_Study text_.

Question

Let $E$ and $F$ be two independent events. The probability that exactly one of them occurs is $\frac{11}{25}$ and the probability of none of them occurring is $\frac{2}{25}$. If $P\left(T\right)$ denotes the probability of occurrence of the event $T$, then

• A. $P\left(E\right)=\frac{4}{5}$ , $P\left(F\right)=\frac{3}{5}$
• B. $P\left(E\right)=\frac{1}{5},P\left(F\right)=\frac{2}{5}$
• C. $P\left(E\right)=\frac{2}{5}$ , $P\left(F\right)=\frac{1}{5}$
• D. $P\left(E\right)=\frac{3}{5},P\left(F\right)=\frac{4}{5}$

Answer 1

Answer: (A), (D)

$P\left(E\right)=\frac{4}{5}$ , $P\left(F\right)=\frac{3}{5}$
$P\left(E\right)=\frac{3}{5},P\left(F\right)=\frac{4}{5}$

Given, $P(E,F^{\prime })$ or $P(F,E^{\prime })=\frac{11}{25}$
$\Rightarrow P\left(E\right)P\left(F^{\prime }\right)+P\left(F\right)P\left(E^{\prime }\right)=\frac{11}{25}$

Let $P\left(E\right)=x,P\left(F\right)=y$
$\Rightarrow x(1-y)+y(1-x)=\frac{11}{25}$ ......(1)

_Problem to solve_. From the probability question above, list every answer option with its letter and the values it gives for P(E) and P(F).

_Structured pose outputs_.

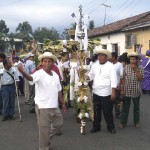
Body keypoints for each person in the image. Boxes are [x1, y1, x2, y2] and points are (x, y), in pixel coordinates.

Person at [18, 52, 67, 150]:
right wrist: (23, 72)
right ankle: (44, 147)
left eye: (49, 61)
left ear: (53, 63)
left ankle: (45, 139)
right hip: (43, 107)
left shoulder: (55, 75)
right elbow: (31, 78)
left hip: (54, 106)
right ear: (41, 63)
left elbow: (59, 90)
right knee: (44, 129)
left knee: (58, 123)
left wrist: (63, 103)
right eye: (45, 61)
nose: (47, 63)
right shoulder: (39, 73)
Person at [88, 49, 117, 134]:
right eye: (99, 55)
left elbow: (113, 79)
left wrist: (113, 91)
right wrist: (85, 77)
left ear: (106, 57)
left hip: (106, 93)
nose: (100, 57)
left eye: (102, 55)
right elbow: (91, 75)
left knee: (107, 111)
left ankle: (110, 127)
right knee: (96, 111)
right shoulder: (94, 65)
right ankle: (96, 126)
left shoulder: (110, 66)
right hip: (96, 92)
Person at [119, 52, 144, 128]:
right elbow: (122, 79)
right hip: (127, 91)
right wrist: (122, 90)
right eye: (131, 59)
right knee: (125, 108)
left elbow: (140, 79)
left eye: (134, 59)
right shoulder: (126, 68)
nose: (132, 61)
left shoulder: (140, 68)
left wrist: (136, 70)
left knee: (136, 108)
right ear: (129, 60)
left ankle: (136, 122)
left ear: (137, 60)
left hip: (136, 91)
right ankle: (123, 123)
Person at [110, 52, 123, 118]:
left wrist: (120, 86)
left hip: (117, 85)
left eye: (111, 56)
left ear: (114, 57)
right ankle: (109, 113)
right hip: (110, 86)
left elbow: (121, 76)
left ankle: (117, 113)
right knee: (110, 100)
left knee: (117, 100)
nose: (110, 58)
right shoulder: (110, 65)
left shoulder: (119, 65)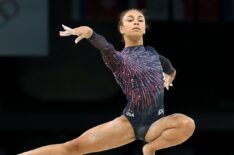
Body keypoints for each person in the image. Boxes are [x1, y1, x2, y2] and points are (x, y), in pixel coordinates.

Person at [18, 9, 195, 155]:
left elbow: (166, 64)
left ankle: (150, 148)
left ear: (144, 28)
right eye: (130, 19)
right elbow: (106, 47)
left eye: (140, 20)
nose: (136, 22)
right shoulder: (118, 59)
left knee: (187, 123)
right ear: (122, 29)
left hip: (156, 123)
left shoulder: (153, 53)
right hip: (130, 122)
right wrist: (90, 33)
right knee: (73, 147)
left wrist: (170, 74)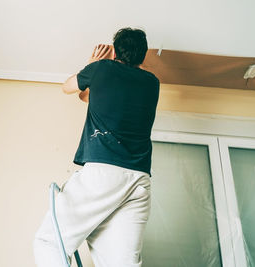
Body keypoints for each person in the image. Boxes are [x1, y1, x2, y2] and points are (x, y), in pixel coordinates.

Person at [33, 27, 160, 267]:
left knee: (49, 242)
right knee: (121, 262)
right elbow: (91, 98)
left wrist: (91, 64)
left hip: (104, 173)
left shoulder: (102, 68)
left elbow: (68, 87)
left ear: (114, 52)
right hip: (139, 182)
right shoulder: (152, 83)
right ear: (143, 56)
...
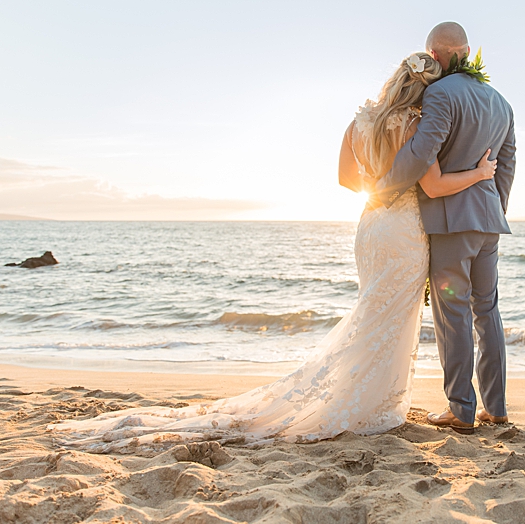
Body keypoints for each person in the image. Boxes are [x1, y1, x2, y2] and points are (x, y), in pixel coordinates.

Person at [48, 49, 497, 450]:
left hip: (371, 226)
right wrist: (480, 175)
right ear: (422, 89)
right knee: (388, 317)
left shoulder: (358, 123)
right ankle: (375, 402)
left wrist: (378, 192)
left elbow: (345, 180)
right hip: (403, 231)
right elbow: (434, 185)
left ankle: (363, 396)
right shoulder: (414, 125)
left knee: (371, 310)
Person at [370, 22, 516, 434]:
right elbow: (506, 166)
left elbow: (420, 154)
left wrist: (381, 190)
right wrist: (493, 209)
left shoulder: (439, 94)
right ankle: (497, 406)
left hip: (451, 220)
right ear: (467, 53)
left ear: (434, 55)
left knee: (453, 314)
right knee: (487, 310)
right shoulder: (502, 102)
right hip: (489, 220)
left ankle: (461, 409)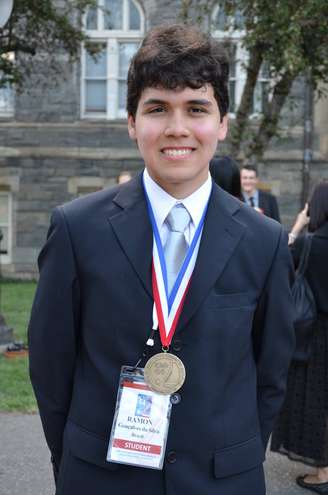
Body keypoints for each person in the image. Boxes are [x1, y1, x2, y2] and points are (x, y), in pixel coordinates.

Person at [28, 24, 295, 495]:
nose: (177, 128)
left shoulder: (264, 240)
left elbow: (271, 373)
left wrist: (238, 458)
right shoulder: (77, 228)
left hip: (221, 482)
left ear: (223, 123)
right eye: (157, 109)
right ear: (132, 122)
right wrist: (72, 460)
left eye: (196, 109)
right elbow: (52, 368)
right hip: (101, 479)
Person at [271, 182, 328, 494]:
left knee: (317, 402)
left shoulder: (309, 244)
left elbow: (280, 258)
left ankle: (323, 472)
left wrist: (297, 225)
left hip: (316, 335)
--
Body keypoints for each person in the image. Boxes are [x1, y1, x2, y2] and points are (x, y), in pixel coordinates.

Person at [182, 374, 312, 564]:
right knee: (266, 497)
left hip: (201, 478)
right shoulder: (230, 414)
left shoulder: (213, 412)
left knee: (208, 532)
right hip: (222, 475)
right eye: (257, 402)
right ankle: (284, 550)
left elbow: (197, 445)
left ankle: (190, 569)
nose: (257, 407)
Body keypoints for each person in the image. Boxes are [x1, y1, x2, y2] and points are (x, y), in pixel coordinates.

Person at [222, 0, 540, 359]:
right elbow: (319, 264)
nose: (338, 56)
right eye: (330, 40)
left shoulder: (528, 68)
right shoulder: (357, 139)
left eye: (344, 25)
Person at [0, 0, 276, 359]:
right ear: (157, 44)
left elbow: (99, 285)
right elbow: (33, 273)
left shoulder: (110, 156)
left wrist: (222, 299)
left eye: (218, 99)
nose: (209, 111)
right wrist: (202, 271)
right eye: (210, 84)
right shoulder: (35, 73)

_Response to this exercise_.
A. P(E) = 4/5, P(F) = 3/5
B. P(E) = 1/5, P(F) = 2/5
C. P(E) = 2/5, P(F) = 1/5
D. P(E) = 3/5, P(F) = 4/5